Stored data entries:
+++++

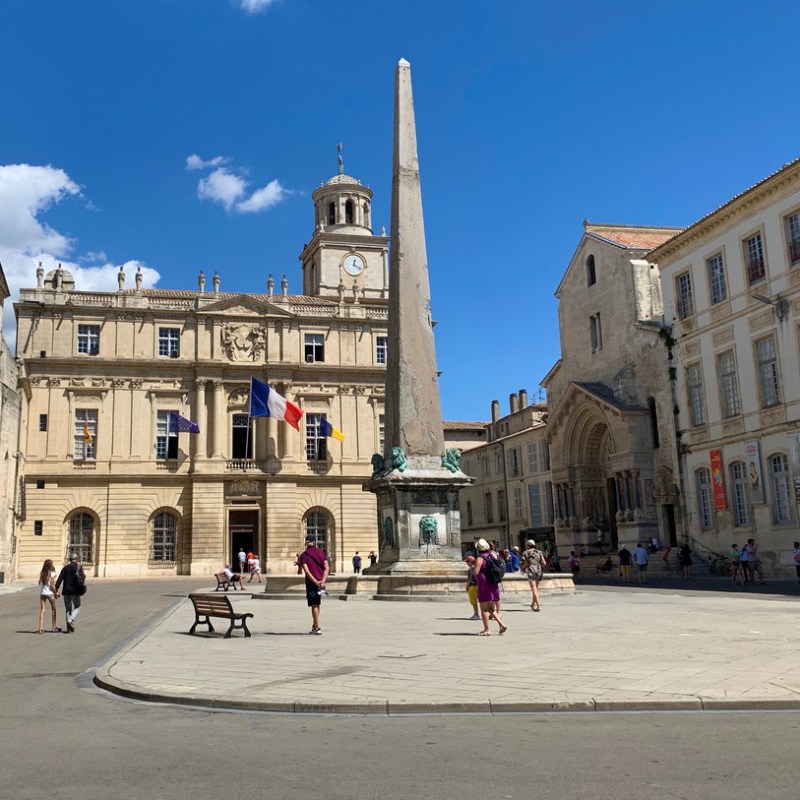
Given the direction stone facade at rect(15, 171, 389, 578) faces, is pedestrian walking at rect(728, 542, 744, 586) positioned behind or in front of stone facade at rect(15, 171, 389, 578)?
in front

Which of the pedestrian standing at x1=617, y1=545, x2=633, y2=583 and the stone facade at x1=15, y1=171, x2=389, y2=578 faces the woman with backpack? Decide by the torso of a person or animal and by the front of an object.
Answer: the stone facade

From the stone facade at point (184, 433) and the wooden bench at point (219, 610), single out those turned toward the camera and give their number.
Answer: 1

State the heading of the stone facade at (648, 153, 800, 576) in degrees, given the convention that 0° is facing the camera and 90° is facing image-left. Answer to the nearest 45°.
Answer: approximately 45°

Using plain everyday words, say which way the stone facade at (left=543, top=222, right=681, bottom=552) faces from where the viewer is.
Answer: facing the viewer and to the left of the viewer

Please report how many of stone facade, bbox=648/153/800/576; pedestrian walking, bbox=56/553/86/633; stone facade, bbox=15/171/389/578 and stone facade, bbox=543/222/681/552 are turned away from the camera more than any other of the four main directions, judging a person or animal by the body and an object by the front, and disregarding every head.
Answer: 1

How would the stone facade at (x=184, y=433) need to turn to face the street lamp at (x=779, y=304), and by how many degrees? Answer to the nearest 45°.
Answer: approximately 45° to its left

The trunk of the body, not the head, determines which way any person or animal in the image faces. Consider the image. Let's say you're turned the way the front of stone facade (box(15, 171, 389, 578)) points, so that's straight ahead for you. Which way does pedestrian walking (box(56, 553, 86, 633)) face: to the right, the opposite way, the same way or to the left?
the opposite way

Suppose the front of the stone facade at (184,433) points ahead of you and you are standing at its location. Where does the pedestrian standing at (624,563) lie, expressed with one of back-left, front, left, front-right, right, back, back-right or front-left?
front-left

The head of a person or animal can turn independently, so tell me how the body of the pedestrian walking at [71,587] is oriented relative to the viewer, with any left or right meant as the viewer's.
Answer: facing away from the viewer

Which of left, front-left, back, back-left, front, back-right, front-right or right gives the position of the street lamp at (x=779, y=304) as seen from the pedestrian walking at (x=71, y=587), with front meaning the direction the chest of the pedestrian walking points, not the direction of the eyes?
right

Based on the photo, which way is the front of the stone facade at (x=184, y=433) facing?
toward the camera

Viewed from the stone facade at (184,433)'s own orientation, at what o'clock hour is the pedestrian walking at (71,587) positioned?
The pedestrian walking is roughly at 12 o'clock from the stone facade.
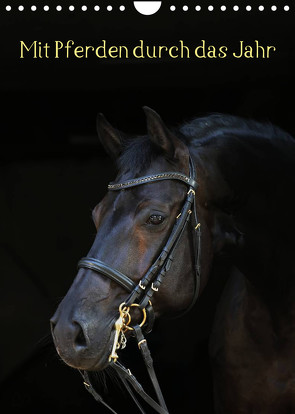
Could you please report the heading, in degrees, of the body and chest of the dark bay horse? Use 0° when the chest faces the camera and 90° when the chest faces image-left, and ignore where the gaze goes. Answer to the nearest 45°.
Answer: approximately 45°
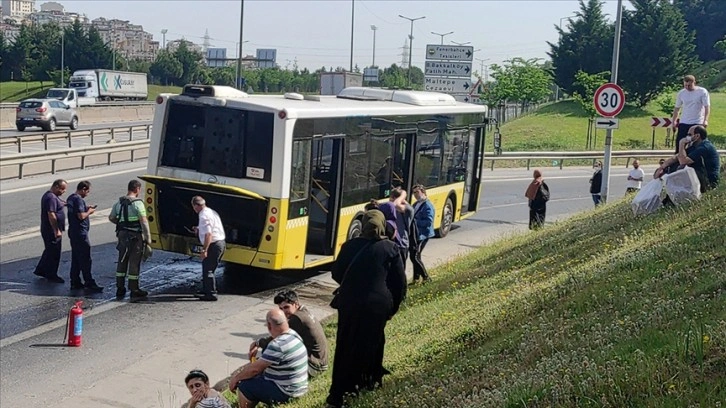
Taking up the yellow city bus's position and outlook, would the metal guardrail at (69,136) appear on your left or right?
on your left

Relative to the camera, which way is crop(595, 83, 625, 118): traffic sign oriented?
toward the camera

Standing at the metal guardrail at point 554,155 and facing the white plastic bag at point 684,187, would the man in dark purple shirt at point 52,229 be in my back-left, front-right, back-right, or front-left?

+++++

Please rewrite all the entries above, replacing "metal guardrail" with "steel railing" everywhere and changing nothing else. Leave the pictures out.

> **Response**:
Given the direction stone facade at rect(15, 171, 389, 578) faces, is pedestrian walking at rect(728, 542, 744, 586) positioned behind or in front of stone facade at rect(15, 171, 389, 578)?
in front

Which of the pedestrian standing at x1=617, y1=545, x2=633, y2=583 and the stone facade at x1=15, y1=171, x2=389, y2=578 faces the woman with backpack? Decide by the torso of a person or animal and by the front of an object.
Answer: the stone facade

From the stone facade at point (184, 433) and the wooden bench at point (219, 610), single out those turned toward the camera and give their number.
Answer: 1

State the heading of the stone facade at (648, 153, 800, 576) in degrees, given the convention that 0° is facing the camera and 90° is facing image-left. Answer to the nearest 45°.
Answer: approximately 45°

Using plain everyday words, say which way the stone facade at (left=543, top=222, right=681, bottom=552) faces from where the viewer is.
Answer: facing the viewer and to the left of the viewer

Please report how many of stone facade, bbox=648/153/800/576; pedestrian walking, bbox=56/553/86/633; stone facade, bbox=15/171/389/578 and stone facade, bbox=543/222/681/552 are turned away from the camera more than any other of the four main directions, judging a person or animal by the body and an object by the front, and disregarding every head.
Answer: 1

How would the stone facade at (x=184, y=433) need to turn to face the street lamp at (x=779, y=304), and by how many degrees? Answer to the nearest 45°.
Answer: approximately 45° to its left

The trunk of the body, not the head, determines which way any person or animal in the image faces. Consider the image. Let's say you're turned the way the front of stone facade (box(15, 171, 389, 578)) points, so that's straight ahead for you. Which way does pedestrian walking (box(56, 553, 86, 633)) face: to the right, the opposite way, the same way or to the left?
the opposite way

Suppose the front of the stone facade at (184,433) points ahead of you and you are standing at its location. Where does the pedestrian standing at (624,563) lie, expressed with one of back-left, front, left, front-right, right, back, back-right or front-left?
front-left

The head of a person or animal can turn independently, so tell me how the body of the pedestrian walking at [71,587] is oriented relative to the viewer, with any left or right meant as the viewer's.
Answer: facing away from the viewer

Which of left, front-left, back, back-left, front, back-right, front-right or right gives the position of the street lamp at (x=779, y=304) as seen from the pedestrian walking at (x=71, y=587), with front meaning the direction the chest of the pedestrian walking points, not the direction of the eyes?
right

Based on the photo, which way is the front of the stone facade at (x=184, y=433) facing?
toward the camera

Viewed from the stone facade at (184,433)'s own orientation, at what o'clock hour is the pedestrian walking at (71,587) positioned?
The pedestrian walking is roughly at 12 o'clock from the stone facade.
Could you please report the heading, in degrees, of the body and chest of the dark bay horse? Use 0° when the chest faces the camera and 90° when the chest faces image-left, and ignore where the gaze goes. Answer to the nearest 45°.
Answer: approximately 45°
Taking up the yellow city bus's position and outlook, would the steel railing at (69,136) appear on your left or right?
on your left

Relative to the camera, which way is crop(595, 83, 625, 118): traffic sign oriented?
toward the camera

Standing at the steel railing at point 554,155 and facing the white plastic bag at point 684,187, would the man in dark purple shirt at point 52,229 be in my back-left, front-right, back-right, or front-left?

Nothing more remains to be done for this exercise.